The host insists that he is not the leaker and sounds scared. Like many of the people Aric met on his quest, the host also looked like a teenager. He explained that he got the document from a chat group called wow_mao on Discord. There, a user named Lucca has posted more than 100 images of the leaked documents.

Aric then start livetweeting research process, and people send private messages. They eventually learned that Lucca was part of another chat group – called Thug Shaker Central – where hundreds of documents appeared to have been uploaded. But Thug Shaker Central is gone, deleted by users when the leak went public.

At this point, a former member of Thug Shaker with the username Vakhi contacted Aric. Lucca is not the original leak, says Vakhi, who is 17 years old. There is someone called OG.

Two other Visual Investigation journalists – Christiaan Triebert and Malachy Browne – joined the effort. Working with Aric, they heard from Vakhi that OG had started sending documents to Thug Shaker last fall. OG worked at a military facility, Vakhi said, and the two had played video games together.

Search for OG “Thug Shaker is missing, and his friends refuse to identify OG, but we have enough information to know who he is,” Malachy said. “We look at the games that are played online, the ones that are played and connect the dots.”

On Steam, an app that sells video games and connects users with other players, reporters are looking for Vakhi’s account and the people it connects with. Aric uses a special site that scrapes and indexes Steam user data, so he can see usernames associated with Vakhi and his contacts. The team thinks that one of the people Vakhi has been in contact with might be the OG

The reporter found the man, with the real username jackdjdtex. In his account, he found a picture from a video game that identified the player as J Teixeira.

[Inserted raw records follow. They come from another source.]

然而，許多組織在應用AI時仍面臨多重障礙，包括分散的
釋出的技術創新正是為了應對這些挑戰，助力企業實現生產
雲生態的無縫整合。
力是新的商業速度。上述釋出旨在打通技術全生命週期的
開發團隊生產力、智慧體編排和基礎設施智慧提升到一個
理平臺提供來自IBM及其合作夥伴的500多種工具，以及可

The reporter then scoured Flickr, Instagram and other parts of the web for this mysterious man. They found one photo of Jack Teixeira in military uniform, another of him smiling in the woods and another of his childhood home kitchen – standing near a brown-and-white-speckled granite countertop.

On Wednesday, Christiaan and Malachy spoke to other Discord members who had downloaded a new trove of 27 photos of leaked documents. In some people, Christiaan and another member of our team, Riley Mellen, noticed that the surface on which the documents were sitting while taking photos. It’s a brown-white kitchen countertop.

There, Haley Willis, another member of our team, and two colleagues arrived before dawn at Teixeira’s home in North Dighton, Mass. “We saw that we believe it could have been Jack driving into the driveway,” she said. “He saw us, we saw him and his car froze for a moment on the road.”

They approached the house. Jack’s stepfather, Thomas Dufault, a retired Air Force master sergeant, was there. Haley asks if she can talk to Jack. “He will not communicate with anyone except his attorney at this time,” the stepfather said. Soon, a plane circled overhead. It was clear that the authority was already in him.

Back in New York, we published an investigation. Later that morning, a SWAT team arrived at a home in Massachusetts.